BEGIN Available data
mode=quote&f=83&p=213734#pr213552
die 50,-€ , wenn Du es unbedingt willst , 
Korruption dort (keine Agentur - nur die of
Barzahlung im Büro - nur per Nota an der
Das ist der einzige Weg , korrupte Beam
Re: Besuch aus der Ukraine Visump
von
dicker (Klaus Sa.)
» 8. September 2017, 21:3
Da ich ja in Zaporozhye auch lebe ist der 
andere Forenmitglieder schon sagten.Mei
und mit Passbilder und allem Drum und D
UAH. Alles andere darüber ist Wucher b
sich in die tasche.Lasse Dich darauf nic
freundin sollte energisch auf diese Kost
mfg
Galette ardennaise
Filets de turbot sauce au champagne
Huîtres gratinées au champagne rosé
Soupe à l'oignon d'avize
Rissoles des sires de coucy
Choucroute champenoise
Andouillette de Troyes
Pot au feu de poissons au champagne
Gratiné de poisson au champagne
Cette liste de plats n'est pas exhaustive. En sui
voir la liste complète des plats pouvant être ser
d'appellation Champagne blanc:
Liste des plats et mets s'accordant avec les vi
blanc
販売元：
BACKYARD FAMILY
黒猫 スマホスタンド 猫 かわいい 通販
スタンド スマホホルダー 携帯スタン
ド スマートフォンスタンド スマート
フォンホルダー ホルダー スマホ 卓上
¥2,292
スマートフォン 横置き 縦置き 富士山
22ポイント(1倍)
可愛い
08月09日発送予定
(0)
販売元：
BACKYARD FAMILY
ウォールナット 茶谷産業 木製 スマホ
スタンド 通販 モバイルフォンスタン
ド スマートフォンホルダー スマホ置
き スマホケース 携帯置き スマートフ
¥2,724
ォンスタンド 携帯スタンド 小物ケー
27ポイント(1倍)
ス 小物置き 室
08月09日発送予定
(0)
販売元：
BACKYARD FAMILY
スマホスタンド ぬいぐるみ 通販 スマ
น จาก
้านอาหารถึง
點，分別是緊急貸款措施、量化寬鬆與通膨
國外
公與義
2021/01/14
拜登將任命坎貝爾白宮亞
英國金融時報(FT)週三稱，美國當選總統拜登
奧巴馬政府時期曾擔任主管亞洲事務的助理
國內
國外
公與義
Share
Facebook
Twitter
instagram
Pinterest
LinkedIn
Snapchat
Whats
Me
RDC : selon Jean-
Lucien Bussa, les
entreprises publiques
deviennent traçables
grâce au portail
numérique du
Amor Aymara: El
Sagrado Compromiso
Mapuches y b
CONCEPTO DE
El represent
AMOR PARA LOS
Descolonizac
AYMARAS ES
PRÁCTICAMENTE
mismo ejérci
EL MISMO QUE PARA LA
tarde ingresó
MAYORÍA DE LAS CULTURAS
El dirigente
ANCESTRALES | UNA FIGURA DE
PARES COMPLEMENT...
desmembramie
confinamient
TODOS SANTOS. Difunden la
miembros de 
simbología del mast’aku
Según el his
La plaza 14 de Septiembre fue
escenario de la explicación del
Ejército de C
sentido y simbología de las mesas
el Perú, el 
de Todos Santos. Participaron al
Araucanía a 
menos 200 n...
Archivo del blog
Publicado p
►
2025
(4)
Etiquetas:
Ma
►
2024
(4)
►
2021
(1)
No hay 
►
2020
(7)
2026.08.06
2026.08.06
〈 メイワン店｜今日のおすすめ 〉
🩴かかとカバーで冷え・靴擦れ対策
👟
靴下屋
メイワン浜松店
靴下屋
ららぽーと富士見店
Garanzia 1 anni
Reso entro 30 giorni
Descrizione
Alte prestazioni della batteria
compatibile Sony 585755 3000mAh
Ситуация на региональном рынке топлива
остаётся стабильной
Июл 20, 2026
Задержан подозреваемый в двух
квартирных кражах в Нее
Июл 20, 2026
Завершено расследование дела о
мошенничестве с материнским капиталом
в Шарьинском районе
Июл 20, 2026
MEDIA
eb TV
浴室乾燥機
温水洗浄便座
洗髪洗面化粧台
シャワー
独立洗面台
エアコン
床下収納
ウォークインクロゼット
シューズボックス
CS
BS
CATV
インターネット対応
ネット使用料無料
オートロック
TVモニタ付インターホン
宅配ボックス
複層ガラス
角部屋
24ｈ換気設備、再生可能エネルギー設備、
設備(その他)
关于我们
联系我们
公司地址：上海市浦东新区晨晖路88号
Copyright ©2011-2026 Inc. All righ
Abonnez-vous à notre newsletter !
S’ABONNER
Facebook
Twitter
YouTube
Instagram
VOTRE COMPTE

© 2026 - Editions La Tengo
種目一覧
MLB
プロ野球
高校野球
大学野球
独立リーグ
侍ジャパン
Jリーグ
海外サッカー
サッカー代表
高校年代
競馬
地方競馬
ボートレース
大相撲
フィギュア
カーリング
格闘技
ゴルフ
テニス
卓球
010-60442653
END Available data
:: Work to be completed ::
The records above must be printed again in full, exactly as written.

:: Solution for this exercise ::
mode=quote&f=83&p=213734#pr213552
die 50,-€ , wenn Du es unbedingt willst , 
Korruption dort (keine Agentur - nur die of
Barzahlung im Büro - nur per Nota an der
Das ist der einzige Weg , korrupte Beam
Re: Besuch aus der Ukraine Visump
von
dicker (Klaus Sa.)
» 8. September 2017, 21:3
Da ich ja in Zaporozhye auch lebe ist der 
andere Forenmitglieder schon sagten.Mei
und mit Passbilder und allem Drum und D
UAH. Alles andere darüber ist Wucher b
sich in die tasche.Lasse Dich darauf nic
freundin sollte energisch auf diese Kost
mfg
Galette ardennaise
Filets de turbot sauce au champagne
Huîtres gratinées au champagne rosé
Soupe à l'oignon d'avize
Rissoles des sires de coucy
Choucroute champenoise
Andouillette de Troyes
Pot au feu de poissons au champagne
Gratiné de poisson au champagne
Cette liste de plats n'est pas exhaustive. En sui
voir la liste complète des plats pouvant être ser
d'appellation Champagne blanc:
Liste des plats et mets s'accordant avec les vi
blanc
販売元：
BACKYARD FAMILY
黒猫 スマホスタンド 猫 かわいい 通販
スタンド スマホホルダー 携帯スタン
ド スマートフォンスタンド スマート
フォンホルダー ホルダー スマホ 卓上
¥2,292
スマートフォン 横置き 縦置き 富士山
22ポイント(1倍)
可愛い
08月09日発送予定
(0)
販売元：
BACKYARD FAMILY
ウォールナット 茶谷産業 木製 スマホ
スタンド 通販 モバイルフォンスタン
ド スマートフォンホルダー スマホ置
き スマホケース 携帯置き スマートフ
¥2,724
ォンスタンド 携帯スタンド 小物ケー
27ポイント(1倍)
ス 小物置き 室
08月09日発送予定
(0)
販売元：
BACKYARD FAMILY
スマホスタンド ぬいぐるみ 通販 スマ
น จาก
้านอาหารถึง
點，分別是緊急貸款措施、量化寬鬆與通膨
國外
公與義
2021/01/14
拜登將任命坎貝爾白宮亞
英國金融時報(FT)週三稱，美國當選總統拜登
奧巴馬政府時期曾擔任主管亞洲事務的助理
國內
國外
公與義
Share
Facebook
Twitter
instagram
Pinterest
LinkedIn
Snapchat
Whats
Me
RDC : selon Jean-
Lucien Bussa, les
entreprises publiques
deviennent traçables
grâce au portail
numérique du
Amor Aymara: El
Sagrado Compromiso
Mapuches y b
CONCEPTO DE
El represent
AMOR PARA LOS
Descolonizac
AYMARAS ES
PRÁCTICAMENTE
mismo ejérci
EL MISMO QUE PARA LA
tarde ingresó
MAYORÍA DE LAS CULTURAS
El dirigente
ANCESTRALES | UNA FIGURA DE
PARES COMPLEMENT...
desmembramie
confinamient
TODOS SANTOS. Difunden la
miembros de 
simbología del mast’aku
Según el his
La plaza 14 de Septiembre fue
escenario de la explicación del
Ejército de C
sentido y simbología de las mesas
el Perú, el 
de Todos Santos. Participaron al
Araucanía a 
menos 200 n...
Archivo del blog
Publicado p
►
2025
(4)
Etiquetas:
Ma
►
2024
(4)
►
2021
(1)
No hay 
►
2020
(7)
2026.08.06
2026.08.06
〈 メイワン店｜今日のおすすめ 〉
🩴かかとカバーで冷え・靴擦れ対策
👟
靴下屋
メイワン浜松店
靴下屋
ららぽーと富士見店
Garanzia 1 anni
Reso entro 30 giorni
Descrizione
Alte prestazioni della batteria
compatibile Sony 585755 3000mAh
Ситуация на региональном рынке топлива
остаётся стабильной
Июл 20, 2026
Задержан подозреваемый в двух
квартирных кражах в Нее
Июл 20, 2026
Завершено расследование дела о
мошенничестве с материнским капиталом
в Шарьинском районе
Июл 20, 2026
MEDIA
eb TV
浴室乾燥機
温水洗浄便座
洗髪洗面化粧台
シャワー
独立洗面台
エアコン
床下収納
ウォークインクロゼット
シューズボックス
CS
BS
CATV
インターネット対応
ネット使用料無料
オートロック
TVモニタ付インターホン
宅配ボックス
複層ガラス
角部屋
24ｈ換気設備、再生可能エネルギー設備、
設備(その他)
关于我们
联系我们
公司地址：上海市浦东新区晨晖路88号
Copyright ©2011-2026 Inc. All righ
Abonnez-vous à notre newsletter !
S’ABONNER
Facebook
Twitter
YouTube
Instagram
VOTRE COMPTE

© 2026 - Editions La Tengo
種目一覧
MLB
プロ野球
高校野球
大学野球
独立リーグ
侍ジャパン
Jリーグ
海外サッカー
サッカー代表
高校年代
競馬
地方競馬
ボートレース
大相撲
フィギュア
カーリング
格闘技
ゴルフ
テニス
卓球
010-60442653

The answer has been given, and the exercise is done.